President Barack Obama’s executive order makes it cheaper to settle student loan debt. It also makes it possible to consolidate certain loans with the government, lowering overall interest rate, and it accelerates changes to the existing income-based repayment plan.
For those who qualify, current loan payments can’t be more than 15 percent of a borrower’s discretionary income. After 25 years of payments, any remaining balance will be forgiven.
Starting next year for new borrowers, the limit will drop to 10 percent of discretionary income, and loans will be forgiven after 20 years.

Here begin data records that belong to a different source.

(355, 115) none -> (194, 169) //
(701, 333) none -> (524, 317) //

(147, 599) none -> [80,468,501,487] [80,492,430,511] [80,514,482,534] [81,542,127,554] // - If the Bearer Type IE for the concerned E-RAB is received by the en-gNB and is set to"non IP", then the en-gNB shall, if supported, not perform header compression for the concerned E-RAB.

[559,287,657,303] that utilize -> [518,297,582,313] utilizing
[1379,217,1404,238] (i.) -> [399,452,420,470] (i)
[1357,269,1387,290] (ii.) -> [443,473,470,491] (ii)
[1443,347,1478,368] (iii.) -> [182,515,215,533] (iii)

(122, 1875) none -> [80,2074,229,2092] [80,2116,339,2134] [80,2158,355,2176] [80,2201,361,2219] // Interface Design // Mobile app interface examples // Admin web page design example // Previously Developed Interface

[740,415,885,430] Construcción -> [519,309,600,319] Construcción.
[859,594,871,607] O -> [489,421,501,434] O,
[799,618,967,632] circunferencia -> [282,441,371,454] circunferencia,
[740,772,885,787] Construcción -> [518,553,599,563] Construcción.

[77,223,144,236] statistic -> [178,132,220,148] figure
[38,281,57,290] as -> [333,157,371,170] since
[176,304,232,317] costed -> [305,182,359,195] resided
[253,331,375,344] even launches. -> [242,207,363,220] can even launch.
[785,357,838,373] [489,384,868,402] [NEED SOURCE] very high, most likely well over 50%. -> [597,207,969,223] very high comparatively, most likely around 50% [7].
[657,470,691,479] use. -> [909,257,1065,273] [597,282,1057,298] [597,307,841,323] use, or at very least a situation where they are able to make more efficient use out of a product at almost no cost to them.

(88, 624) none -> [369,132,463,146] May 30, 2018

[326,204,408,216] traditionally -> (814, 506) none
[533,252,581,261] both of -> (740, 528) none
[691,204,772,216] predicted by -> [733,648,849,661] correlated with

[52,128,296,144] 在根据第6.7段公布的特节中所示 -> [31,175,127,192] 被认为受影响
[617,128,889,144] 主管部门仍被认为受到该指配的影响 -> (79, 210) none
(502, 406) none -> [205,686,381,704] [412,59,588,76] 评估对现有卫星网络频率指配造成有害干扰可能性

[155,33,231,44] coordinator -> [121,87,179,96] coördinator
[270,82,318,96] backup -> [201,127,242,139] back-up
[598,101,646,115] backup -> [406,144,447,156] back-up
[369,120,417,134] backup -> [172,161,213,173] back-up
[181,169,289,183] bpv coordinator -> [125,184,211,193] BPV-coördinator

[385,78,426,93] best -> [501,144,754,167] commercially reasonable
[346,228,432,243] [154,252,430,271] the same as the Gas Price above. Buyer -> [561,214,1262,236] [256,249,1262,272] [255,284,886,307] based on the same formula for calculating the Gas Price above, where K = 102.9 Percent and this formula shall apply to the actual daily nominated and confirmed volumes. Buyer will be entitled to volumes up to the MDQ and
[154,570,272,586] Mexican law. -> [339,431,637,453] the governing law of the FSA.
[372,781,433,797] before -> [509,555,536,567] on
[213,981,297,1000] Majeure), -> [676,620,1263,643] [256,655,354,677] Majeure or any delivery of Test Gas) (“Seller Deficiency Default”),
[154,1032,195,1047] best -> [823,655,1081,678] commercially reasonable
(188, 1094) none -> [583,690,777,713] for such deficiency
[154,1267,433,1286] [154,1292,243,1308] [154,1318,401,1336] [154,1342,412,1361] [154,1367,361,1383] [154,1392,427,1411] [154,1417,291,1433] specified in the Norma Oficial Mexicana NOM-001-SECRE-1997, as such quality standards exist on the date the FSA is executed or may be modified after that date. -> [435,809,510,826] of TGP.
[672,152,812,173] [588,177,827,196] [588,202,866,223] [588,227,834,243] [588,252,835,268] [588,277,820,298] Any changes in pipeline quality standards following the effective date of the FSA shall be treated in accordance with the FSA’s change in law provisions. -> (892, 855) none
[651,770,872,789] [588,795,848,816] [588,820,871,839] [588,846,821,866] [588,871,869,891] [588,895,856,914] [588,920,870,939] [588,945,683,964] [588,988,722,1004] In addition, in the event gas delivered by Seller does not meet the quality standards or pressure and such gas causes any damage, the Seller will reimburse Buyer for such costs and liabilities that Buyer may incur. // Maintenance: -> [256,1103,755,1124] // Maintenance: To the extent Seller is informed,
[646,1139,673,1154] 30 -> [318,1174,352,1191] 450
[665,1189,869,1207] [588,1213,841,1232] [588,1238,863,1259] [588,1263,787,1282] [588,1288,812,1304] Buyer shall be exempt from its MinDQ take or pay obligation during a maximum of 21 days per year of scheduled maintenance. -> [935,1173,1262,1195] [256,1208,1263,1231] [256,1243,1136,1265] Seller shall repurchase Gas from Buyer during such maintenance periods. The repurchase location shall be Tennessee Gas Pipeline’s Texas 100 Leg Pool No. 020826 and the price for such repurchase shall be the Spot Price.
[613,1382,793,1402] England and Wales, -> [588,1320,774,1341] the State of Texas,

“It’s simply pushing the burden on the taxpayers,” said Nate Benefield, director of policy analysis with the Commonwealth Foundation, a conservative think tank in Harrisburg, Pa.
He said all that forgiven money has to come from somewhere, “and that means that these same college students are going to have to be paying higher taxes in the future because of the debt we’ve accrued with these new programs.”
Benefield said the plan has other drawbacks.
“It really encourages bad personal financial practices by saying, ‘Well, if you accrued a lot of debt, and took a job that doesn’t pay a lot of money, we’ll just help you out and give you some money.'”
Stephanie Anderson, a graduate student at Temple studying social work, doesn’t have a problem with getting that help.
“It’s just an enormous relief,” said Anderson.
She estimates the changes will save her almost $200 per month. Plus, she’ll probably get a lot of her $60,000–plus loan forgiven down the road.
But Anderson does have a problem with Benefield’s argument that she somehow made a poor personal finance decision.
“I don’t think people take out student loans to be irresponsible with money,” she said. “I think they go to school to further their education and career.”
That, she said, is good for the economy.
The Obama administration says the changes will lower payments for 60,000 Pennsylvania residents, 20,000 New Jersey residents and 4,000 Delaware residents.